On Radio 4's 'Today' programme recently, following the arrest in Belgrade of Radovan Karadzic, James Naughtie was heard to declare - as if it were a simple, well-known fact - that the NATO bombing of 1999 had been a success. Bridget Kendall, the Diplomatic Correspondent, responded with a rather more nuanced critique. With the recent declaration of independence in Kosovo, the Albanian population might well feel that it was a success - but at what cost?
Jan Oberg, of the Transnational Foundation wrote earlier this year:
"Did the international community make mistakes? Or did it have a deliberate plan to destroy Yugoslavia? Or was it a mix of this spiced with general conflict illiteracy? The answer is as hugely complex as it is important.
"One mechanism is obvious, however: Having started out with the outdated, two-party conflict paradigm – one all right, the other all wrong - borrowed from the just dissolved Cold War structure, nothing could go right. And since this community by constitution cannot admit that it makes mistakes, it has had to build on blunders, covering them up by continuing its irrational, counter-productive policies. The sum total is a boomeranging make-believe such as independent Kosovo. "
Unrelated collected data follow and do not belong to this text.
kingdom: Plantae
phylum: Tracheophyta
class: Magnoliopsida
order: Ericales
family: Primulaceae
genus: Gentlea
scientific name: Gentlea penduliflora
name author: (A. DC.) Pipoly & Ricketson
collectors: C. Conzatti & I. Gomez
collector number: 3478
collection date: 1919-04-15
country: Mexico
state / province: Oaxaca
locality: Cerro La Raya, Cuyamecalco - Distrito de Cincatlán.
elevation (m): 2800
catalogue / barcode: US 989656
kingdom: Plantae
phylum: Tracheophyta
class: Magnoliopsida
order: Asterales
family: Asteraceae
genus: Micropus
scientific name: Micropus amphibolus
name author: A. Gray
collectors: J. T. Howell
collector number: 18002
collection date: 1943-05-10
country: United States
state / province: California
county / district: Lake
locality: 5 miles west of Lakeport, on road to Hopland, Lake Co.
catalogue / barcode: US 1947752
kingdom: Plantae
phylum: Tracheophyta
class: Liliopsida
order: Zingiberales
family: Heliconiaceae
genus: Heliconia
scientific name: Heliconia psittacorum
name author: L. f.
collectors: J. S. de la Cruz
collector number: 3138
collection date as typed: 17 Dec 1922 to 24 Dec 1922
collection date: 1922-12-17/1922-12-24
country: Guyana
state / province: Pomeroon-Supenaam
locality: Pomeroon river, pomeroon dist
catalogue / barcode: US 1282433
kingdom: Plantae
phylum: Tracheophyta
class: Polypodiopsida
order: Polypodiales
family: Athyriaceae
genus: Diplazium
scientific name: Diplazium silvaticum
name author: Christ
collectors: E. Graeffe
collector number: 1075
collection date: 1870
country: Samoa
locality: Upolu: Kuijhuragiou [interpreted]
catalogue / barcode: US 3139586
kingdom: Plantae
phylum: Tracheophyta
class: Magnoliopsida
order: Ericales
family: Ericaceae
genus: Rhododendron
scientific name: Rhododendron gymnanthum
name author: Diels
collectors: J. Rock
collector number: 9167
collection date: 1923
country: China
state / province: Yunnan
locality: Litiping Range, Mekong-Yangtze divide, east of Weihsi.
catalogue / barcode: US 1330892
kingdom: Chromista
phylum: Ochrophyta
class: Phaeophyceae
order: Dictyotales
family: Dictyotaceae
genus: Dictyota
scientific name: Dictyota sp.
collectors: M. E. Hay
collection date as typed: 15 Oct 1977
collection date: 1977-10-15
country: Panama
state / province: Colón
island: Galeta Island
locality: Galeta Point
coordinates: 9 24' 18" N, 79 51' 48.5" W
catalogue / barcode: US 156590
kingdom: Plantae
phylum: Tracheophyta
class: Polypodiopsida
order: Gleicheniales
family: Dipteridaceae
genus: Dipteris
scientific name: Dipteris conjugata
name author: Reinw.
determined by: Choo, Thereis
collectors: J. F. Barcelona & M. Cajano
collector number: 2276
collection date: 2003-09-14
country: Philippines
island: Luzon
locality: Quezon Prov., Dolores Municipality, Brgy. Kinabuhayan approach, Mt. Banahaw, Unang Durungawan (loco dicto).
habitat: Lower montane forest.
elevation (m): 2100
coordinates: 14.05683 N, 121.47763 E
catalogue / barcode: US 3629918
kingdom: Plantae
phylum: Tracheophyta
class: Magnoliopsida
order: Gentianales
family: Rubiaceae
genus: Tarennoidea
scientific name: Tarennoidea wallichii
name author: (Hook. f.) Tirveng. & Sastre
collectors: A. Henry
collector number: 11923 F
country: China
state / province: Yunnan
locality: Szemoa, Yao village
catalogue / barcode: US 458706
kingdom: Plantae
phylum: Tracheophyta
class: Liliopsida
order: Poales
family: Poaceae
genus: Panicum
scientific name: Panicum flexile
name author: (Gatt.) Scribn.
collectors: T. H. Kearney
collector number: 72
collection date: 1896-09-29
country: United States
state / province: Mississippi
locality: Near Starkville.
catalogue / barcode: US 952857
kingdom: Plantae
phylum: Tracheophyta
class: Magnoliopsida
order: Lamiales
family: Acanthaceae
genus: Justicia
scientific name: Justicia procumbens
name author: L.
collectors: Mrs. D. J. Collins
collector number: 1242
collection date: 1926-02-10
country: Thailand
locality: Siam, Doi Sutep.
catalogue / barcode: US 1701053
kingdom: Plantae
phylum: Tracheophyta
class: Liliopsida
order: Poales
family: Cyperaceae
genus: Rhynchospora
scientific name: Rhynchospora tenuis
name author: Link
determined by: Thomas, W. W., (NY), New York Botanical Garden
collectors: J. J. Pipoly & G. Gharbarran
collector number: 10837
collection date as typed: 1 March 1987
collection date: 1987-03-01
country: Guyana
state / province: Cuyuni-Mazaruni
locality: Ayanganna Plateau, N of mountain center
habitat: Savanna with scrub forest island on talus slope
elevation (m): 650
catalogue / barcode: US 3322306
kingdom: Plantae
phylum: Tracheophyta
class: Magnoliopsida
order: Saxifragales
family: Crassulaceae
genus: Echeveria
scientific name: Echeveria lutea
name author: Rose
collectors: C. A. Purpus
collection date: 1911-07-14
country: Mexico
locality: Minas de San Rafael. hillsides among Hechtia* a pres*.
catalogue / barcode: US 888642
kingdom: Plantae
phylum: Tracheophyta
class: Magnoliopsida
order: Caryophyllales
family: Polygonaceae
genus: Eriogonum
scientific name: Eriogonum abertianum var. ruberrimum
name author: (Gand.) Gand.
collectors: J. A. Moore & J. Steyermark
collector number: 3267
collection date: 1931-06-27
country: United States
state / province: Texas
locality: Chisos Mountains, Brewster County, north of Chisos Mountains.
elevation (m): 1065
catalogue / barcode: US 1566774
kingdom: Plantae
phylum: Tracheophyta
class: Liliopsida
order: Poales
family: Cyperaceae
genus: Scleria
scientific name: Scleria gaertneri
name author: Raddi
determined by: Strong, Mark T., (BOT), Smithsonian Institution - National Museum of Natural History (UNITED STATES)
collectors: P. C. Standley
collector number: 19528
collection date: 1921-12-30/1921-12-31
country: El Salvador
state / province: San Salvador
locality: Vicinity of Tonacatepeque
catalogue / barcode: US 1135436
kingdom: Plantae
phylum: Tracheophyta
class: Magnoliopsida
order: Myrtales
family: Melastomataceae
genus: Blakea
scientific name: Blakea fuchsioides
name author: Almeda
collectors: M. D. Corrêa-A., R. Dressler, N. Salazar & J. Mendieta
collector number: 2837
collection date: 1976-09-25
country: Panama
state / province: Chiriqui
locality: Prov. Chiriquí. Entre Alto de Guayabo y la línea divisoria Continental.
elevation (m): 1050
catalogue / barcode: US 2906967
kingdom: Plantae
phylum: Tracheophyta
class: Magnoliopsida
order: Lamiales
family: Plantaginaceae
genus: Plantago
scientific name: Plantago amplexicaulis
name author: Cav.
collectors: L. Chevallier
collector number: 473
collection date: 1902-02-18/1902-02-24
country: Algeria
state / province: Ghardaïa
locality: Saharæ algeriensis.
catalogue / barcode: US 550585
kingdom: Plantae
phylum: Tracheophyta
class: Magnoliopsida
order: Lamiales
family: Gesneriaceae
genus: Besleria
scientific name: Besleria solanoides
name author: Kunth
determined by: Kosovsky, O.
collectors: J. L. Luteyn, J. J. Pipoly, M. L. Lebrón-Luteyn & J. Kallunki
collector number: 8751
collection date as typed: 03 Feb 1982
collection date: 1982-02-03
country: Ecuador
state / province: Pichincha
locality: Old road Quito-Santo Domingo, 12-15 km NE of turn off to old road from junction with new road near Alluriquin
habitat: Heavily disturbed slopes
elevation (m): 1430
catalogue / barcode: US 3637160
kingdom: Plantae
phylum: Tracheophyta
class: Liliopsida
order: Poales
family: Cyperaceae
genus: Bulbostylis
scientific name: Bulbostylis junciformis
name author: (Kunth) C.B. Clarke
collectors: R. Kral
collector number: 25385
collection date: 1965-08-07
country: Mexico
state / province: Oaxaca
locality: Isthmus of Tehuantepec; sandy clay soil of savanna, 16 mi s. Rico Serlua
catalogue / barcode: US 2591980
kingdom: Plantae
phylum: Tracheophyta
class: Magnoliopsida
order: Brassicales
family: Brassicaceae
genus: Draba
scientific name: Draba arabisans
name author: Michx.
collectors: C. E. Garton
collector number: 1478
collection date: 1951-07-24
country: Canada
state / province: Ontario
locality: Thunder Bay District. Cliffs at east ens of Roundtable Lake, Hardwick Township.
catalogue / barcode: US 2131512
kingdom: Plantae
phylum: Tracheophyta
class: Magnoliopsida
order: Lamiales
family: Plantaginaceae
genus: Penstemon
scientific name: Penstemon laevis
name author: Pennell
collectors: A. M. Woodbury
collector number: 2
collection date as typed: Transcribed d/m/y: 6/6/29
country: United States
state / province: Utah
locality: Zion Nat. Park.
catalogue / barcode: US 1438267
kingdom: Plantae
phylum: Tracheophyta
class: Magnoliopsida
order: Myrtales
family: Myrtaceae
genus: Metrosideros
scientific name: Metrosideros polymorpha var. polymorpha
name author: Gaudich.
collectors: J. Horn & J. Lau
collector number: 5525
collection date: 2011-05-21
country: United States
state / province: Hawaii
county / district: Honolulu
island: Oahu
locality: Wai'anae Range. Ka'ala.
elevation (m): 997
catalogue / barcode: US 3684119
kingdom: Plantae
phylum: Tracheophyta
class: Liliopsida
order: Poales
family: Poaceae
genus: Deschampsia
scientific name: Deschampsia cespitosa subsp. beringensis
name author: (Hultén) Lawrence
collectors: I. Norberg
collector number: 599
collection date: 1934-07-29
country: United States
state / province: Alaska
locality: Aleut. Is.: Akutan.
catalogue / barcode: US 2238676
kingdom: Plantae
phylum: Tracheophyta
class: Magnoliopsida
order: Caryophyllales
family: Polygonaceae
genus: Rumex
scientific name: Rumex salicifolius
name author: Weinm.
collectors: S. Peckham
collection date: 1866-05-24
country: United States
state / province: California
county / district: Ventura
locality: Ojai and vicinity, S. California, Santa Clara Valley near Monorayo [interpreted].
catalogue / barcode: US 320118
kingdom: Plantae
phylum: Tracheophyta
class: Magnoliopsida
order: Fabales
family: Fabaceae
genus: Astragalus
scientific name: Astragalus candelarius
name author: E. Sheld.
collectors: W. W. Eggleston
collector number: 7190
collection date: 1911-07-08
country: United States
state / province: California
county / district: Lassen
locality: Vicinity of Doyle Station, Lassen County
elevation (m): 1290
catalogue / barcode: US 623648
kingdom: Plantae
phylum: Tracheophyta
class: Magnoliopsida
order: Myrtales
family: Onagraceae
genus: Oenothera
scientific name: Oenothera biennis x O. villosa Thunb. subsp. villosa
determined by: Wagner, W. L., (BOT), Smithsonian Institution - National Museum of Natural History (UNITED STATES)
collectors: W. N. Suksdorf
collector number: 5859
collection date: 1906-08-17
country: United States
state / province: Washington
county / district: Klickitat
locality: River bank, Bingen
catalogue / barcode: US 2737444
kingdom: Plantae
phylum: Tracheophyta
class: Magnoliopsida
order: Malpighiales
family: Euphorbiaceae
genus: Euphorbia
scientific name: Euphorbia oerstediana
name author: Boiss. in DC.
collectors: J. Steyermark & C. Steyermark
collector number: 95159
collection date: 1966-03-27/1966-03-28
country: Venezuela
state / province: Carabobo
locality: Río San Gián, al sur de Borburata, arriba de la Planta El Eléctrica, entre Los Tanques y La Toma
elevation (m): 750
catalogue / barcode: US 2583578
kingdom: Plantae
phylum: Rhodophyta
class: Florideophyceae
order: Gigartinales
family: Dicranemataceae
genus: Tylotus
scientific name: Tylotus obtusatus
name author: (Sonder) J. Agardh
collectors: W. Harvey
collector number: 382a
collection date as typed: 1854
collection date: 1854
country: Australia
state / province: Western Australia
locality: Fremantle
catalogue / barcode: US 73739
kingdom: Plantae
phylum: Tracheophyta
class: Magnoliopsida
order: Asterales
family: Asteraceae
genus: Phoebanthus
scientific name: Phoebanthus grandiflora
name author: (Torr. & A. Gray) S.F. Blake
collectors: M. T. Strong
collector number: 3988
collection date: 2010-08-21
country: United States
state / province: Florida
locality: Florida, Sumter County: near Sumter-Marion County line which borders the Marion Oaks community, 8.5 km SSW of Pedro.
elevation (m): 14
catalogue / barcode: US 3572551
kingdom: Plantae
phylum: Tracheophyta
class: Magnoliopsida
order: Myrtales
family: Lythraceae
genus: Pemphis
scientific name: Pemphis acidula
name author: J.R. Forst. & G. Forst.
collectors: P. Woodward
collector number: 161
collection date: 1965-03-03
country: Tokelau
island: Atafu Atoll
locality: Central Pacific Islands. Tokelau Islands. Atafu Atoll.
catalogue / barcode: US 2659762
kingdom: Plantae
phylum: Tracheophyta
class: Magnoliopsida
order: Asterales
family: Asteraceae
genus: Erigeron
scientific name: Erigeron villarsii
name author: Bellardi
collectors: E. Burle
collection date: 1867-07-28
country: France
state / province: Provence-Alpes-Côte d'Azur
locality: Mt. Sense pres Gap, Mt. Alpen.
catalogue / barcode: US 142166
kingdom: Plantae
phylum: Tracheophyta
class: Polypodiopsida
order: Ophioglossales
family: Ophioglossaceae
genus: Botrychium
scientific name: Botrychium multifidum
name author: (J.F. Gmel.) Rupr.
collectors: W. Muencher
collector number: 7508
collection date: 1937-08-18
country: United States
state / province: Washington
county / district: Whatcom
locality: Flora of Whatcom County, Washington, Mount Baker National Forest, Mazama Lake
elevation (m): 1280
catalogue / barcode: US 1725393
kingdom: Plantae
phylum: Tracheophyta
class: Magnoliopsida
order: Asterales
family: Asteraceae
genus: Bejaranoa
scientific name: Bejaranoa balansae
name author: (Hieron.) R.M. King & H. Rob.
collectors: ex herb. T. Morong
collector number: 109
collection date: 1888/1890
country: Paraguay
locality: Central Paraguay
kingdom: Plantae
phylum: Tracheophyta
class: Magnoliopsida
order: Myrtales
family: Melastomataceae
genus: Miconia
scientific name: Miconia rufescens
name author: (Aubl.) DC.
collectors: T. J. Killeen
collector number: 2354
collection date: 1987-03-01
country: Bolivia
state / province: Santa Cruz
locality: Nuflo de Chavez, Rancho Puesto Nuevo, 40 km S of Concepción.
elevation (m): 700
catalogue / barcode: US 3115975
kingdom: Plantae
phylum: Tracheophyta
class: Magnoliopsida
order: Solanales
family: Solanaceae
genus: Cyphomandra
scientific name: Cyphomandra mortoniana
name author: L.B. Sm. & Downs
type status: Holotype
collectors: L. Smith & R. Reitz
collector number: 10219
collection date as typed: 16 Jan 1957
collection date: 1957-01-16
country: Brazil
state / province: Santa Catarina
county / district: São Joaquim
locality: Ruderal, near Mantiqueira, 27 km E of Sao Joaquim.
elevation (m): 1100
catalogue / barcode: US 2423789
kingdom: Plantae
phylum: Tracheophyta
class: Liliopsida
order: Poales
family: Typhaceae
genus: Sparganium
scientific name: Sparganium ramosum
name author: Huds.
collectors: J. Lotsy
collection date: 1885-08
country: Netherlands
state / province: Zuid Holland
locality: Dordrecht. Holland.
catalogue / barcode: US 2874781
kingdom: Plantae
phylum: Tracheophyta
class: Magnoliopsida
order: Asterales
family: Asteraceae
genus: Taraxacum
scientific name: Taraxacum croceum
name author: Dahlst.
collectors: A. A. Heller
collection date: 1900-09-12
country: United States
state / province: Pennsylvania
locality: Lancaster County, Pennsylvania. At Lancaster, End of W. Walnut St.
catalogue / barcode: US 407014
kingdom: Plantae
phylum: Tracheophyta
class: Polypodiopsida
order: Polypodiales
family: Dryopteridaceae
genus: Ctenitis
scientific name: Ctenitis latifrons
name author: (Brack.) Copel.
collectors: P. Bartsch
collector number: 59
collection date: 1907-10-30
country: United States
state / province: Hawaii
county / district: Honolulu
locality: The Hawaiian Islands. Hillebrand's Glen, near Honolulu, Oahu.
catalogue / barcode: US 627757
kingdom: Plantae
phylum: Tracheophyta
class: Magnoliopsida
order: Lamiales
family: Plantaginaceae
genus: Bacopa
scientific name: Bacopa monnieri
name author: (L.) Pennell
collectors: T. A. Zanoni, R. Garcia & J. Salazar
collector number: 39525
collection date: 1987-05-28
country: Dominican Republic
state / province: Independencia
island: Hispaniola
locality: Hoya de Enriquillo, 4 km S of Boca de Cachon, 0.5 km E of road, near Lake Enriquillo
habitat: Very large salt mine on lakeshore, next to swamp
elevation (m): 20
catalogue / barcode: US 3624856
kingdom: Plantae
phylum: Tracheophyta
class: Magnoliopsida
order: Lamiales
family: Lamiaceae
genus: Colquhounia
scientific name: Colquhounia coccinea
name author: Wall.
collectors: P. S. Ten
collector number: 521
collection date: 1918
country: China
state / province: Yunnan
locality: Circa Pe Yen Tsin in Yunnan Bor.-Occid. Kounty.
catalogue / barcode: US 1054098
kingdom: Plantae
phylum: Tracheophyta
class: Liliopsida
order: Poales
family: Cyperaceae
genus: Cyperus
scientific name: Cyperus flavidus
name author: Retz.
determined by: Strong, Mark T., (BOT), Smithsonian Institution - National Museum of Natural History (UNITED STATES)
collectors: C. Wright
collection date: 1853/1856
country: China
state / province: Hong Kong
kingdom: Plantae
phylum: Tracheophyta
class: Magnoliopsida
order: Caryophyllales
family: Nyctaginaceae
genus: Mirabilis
In the year of the bombing itself, Philip Hammond concludes:, in Reporting Kosovo: Journalism vs. Propaganda,
"As the bombs and missiles rained down we were informed by Nato leaders that this was 'not a war', and when it ended every newspaper found the same word to describe the occupation of part of a sovereign country by foreign troops: 'liberation'. This was a fitting climax to a media crusade which had frequently turned reality on its head in an utter dereliction of what journalism is supposed to be. It would seem that one casualty of the Kosovo war was British journalism, although some sources maintain it was already long dead. In its place we have propaganda."
The further away you get from an event, historically, it is harder but still more important to question the history with which we are presented as fact, just as it was and remains important to look beneath the current headlines. The danger in doing so is that the very process of questioning can easily be turned around and used as propaganda by one party or another. But keep questioning we must, and keep looking for nonviolent alternatives to the desperation and destructiveness of military responses.
In 2000, between the Nato action in the Balkans and the beginning of the 'war on terror', Judith Large wrote: "Let us never lose our compassion for suffering and willingness to respond. But let us also cultivate an awareness and sensitivity to signs and signals, and take imaginative and strategica actions to pre-empt collective violence, to protect the vulnerable, to build different futures. It is a longer, slower path than the use of only force, but it will lead to hope and renewal rather than destruction and retribution."
(in 'No Alternative? Nonviolent Responses to Repressive Regimes', edited by John Lampen and published by Sessions of York).